Câncer de mama e trabalho: por que muitas mulheres precisam se afastar durante o tratamento?

O impacto do câncer de mama não se restringe à esfera emocional e familiar. A vida profissional também sofre alterações importantes ao longo do tratamento, especialmente em mulheres jovens que se encontram em plena fase produtiva. Nesse contexto, nosso estudo também avaliou de que forma o tratamento oncológico interfere na capacidade de manter o vínculo com atividades laborais.

Os resultados demonstraram que houve uma redução significativa no número de mulheres que permaneciam trabalhando um ano após o início do tratamento. Muitas pacientes, que estavam profissionalmente ativas no momento do diagnóstico, precisaram se afastar em algum momento da terapia. Esse afastamento ocorre, na maioria das vezes, em decorrência dos próprios efeitos do tratamento, como fadiga intensa, dores musculares, alterações cognitivas — frequentemente referidas como dificuldade de concentração e memória — além de impactos emocionais importantes, como ansiedade e sintomas depressivos.

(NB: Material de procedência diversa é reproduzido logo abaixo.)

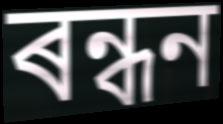
ৰন্ধন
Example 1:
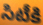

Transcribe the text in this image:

సిటీకి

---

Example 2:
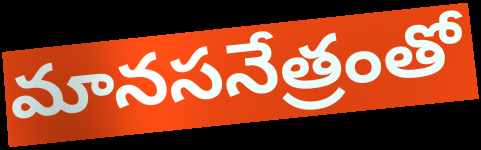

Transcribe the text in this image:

మానసనేత్రంతో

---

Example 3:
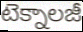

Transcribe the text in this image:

టెక్నాలజీ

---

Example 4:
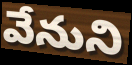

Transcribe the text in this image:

వేనుని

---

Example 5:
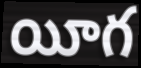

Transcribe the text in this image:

యీగ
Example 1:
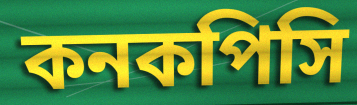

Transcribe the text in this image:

কনকপিসি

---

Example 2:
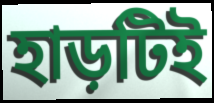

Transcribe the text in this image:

হাড়টিই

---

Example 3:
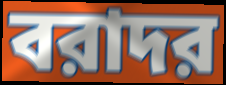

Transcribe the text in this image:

বরাদর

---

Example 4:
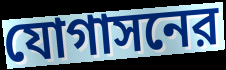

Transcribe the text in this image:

যোগাসনের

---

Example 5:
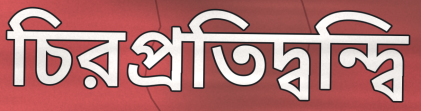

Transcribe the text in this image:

চিরপ্রতিদ্বন্দ্বি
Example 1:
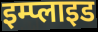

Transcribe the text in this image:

इम्प्लाइड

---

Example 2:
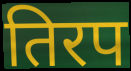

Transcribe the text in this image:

तिरप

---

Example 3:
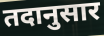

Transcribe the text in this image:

तदानुसार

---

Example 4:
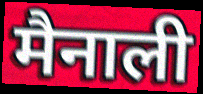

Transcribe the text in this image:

मैनाली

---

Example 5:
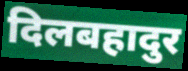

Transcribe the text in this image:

दिलबहादुर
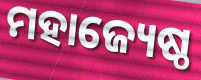
ମହାଜ୍ୟେଷ୍ଠ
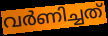
വർണിച്ചത്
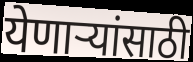
येणाऱ्यांसाठी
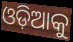
ଓଡ଼ିଆକୁ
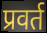
प्रवर्त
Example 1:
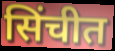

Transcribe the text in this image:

सिंचीत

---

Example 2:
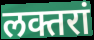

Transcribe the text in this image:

लक्तरां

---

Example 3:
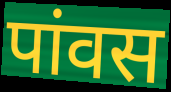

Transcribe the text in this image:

पांवस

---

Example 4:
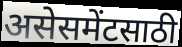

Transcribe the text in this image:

असेसमेंटसाठी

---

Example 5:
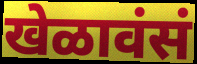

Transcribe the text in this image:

खेळावंसं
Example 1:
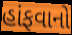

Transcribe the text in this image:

હાંફવાનો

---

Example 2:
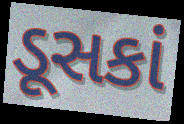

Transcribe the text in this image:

ડૂસકાં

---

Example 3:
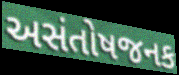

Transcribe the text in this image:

અસંતોષજનક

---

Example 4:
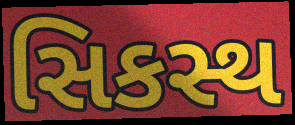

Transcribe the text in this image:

સિકસ્થ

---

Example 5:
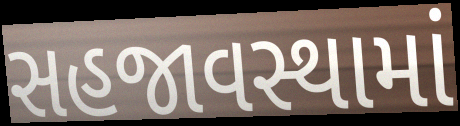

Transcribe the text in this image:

સહજાવસ્થામાં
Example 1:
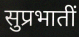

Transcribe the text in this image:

सुप्रभातीं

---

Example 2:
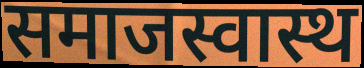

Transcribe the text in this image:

समाजस्वास्थ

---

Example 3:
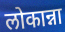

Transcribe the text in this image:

लोकान्ना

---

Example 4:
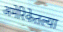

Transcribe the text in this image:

अमेरिकेतल्या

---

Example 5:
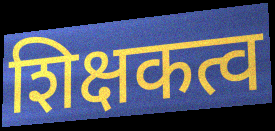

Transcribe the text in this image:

शिक्षकत्व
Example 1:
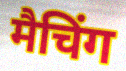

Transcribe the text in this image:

मैचिंग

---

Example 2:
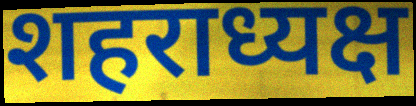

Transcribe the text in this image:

शहराध्यक्ष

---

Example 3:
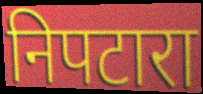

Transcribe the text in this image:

निपटारा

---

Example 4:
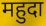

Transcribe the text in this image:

महुदा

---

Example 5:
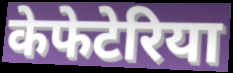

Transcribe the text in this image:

केफेटेरिया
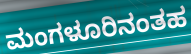
ಮಂಗಳೂರಿನಂತಹ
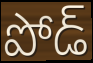
పోడ్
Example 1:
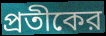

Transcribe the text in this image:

প্রতীকের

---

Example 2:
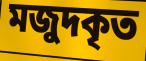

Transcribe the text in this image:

মজুদকৃত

Essas manifestações não devem ser minimizadas. Elas representam consequências reais do tratamento, que podem comprometer temporariamente a produtividade, a disposição física e a rotina de trabalho. O afastamento profissional, portanto, não reflete falta de força ou de vontade da paciente, mas sim uma necessidade de cuidado e respeito ao tempo de recuperação do corpo e da mente.

É importante destacar que, para a maior parte das mulheres, esse afastamento é temporário. À medida que o tratamento é concluído e ocorre a recuperação clínica, muitas conseguem retomar suas atividades profissionais gradualmente. Cada paciente possui um ritmo próprio de reabilitação, e não existe um prazo padrão que sirva para todas as situações. O retorno ao trabalho deve ser individualizado, respeitando limitações físicas, emocionais e o contexto ocupacional de cada mulher.

Nesse processo, o acompanhamento multiprofissional é essencial. Além do oncologista, a participação de fisioterapeutas, psicólogos e assistentes sociais contribui para que a paciente receba suporte adequado não apenas do ponto de vista médico, mas também social e funcional. Orientações relacionadas aos direitos trabalhistas, previdenciários e à readaptação profissional fazem parte de um cuidado verdadeiramente completo.

Os achados do estudo reforçam que o tratamento do câncer de mama em mulheres jovens não deve focar exclusivamente no controle da doença, mas também na preservação da qualidade de vida e da autonomia da paciente. O trabalho representa identidade, independência e propósito para muitas mulheres, e seu resgate é parte importante do processo de recuperação.

O câncer não precisa ser visto como uma interrupção definitiva de sonhos e projetos. Embora o caminho possa exigir pausas e adaptações, a possibilidade de retomar a rotina profissional existe para grande parte das pacientes. A superação da doença inclui, além da cura ou do controle clínico, a reconstrução da vida social e laboral, respeitando limites e valorizando cada conquista ao longo dessa caminhada.